- **HOW TO COMPLETE THIS TASK**: Examine each line in the records below for the word "Review". Report how many lines contain it, and nothing else.

- **DATA EXCERPTS**:
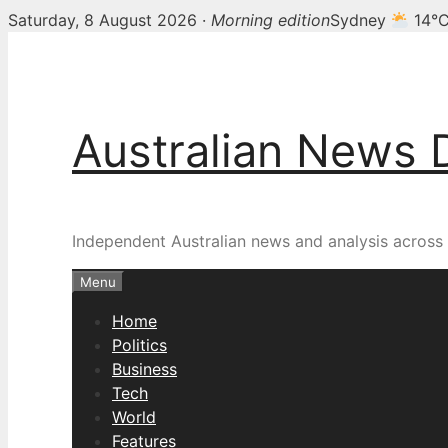
Saturday, 8 August 2026 ·
Morning edition
Sydney
14°
Skip
to
content
Australian News 
Independent Australian news and analysis across p
Menu
Home
Politics
Business
Tech
World
Features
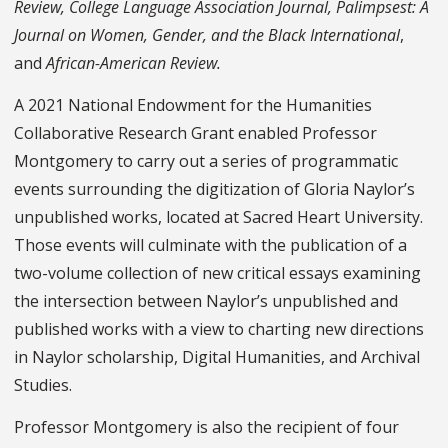
Review, College Language Association Journal, Palimpsest: A
Journal on Women, Gender, and the Black International
,
and
African-American Review.
A 2021 National Endowment for the Humanities
Collaborative Research Grant enabled Professor
Montgomery to carry out a series of programmatic
events surrounding the digitization of Gloria Naylor’s
unpublished works, located at Sacred Heart University.
Those events will culminate with the publication of a
two-volume collection of new critical essays examining
the intersection between Naylor’s unpublished and
published works with a view to charting new directions
in Naylor scholarship, Digital Humanities, and Archival
Studies.
Professor Montgomery is also the recipient of four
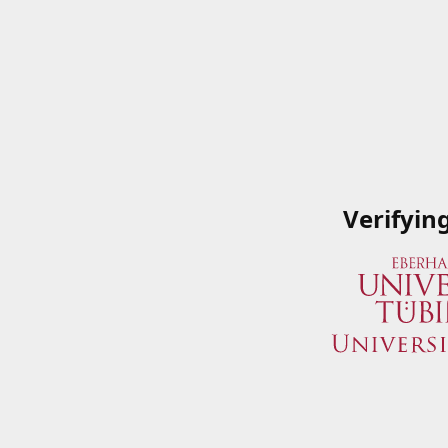
Verifyin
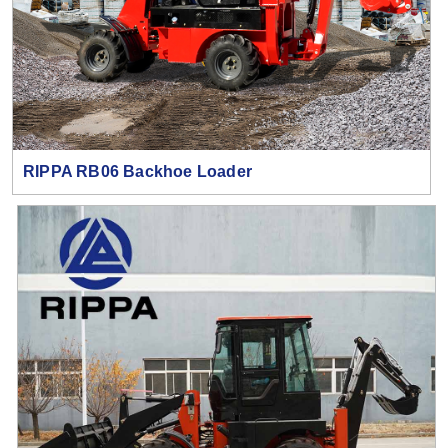
RIPPA RB06 Backhoe Loader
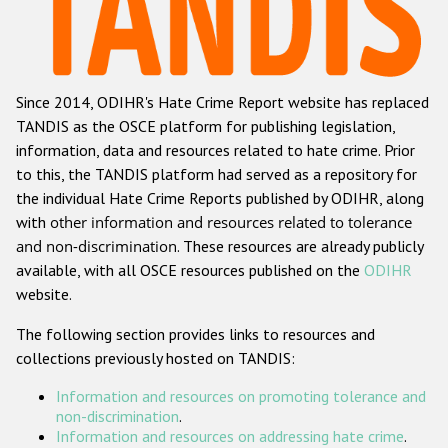
Racist and xenophobic hate crime
Anti-Roma hate crime
Since 2014, ODIHR's Hate Crime Report website has replaced
Anti-Semitic hate crime
TANDIS as the OSCE platform for publishing legislation,
Anti-Muslim hate crime
information, data and resources related to hate crime. Prior
to this, the TANDIS platform had served as a repository for
Anti-Christian hate crime
the individual Hate Crime Reports published by ODIHR, along
Other hate crime based on religion or belief
with
other information and resources related to tolerance
and non-discrimination
. These resources are already publicly
Gender-based hate crime
available, with all OSCE resources published on the
ODIHR
Anti-LGBTI hate crime
website.
Disability hate crime
The following section provides links to resources and
collections previously hosted on TANDIS:
ODIHR's Tools
Information and resources on promoting tolerance and
Civil Society
non-discrimination
.
Information and resources on addressing hate crime
.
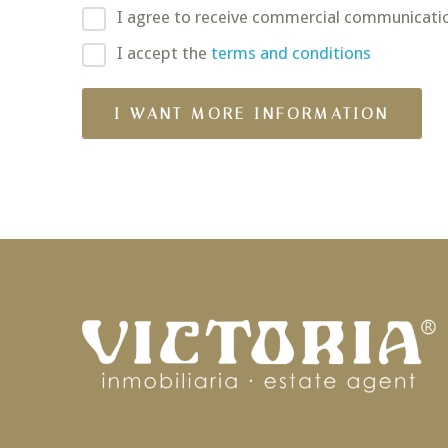
I agree to receive commercial communicati
I accept the
terms and conditions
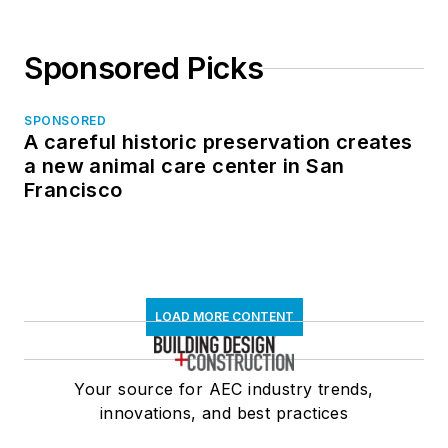
Sponsored Picks
SPONSORED
A careful historic preservation creates
a new animal care center in San
Francisco
LOAD MORE CONTENT
Your source for AEC industry trends,
innovations, and best practices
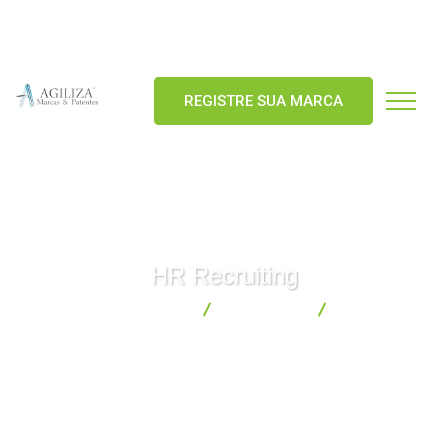
agiliza@agilizamarcas.com.br
55 (92) 98155-4026
REGISTRE SUA MARCA
HR Recruiting
Agiliza Marcas & Patentes
Consulting
HR Recruiting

- **OUTPUT OF THE EXERCISE**: 2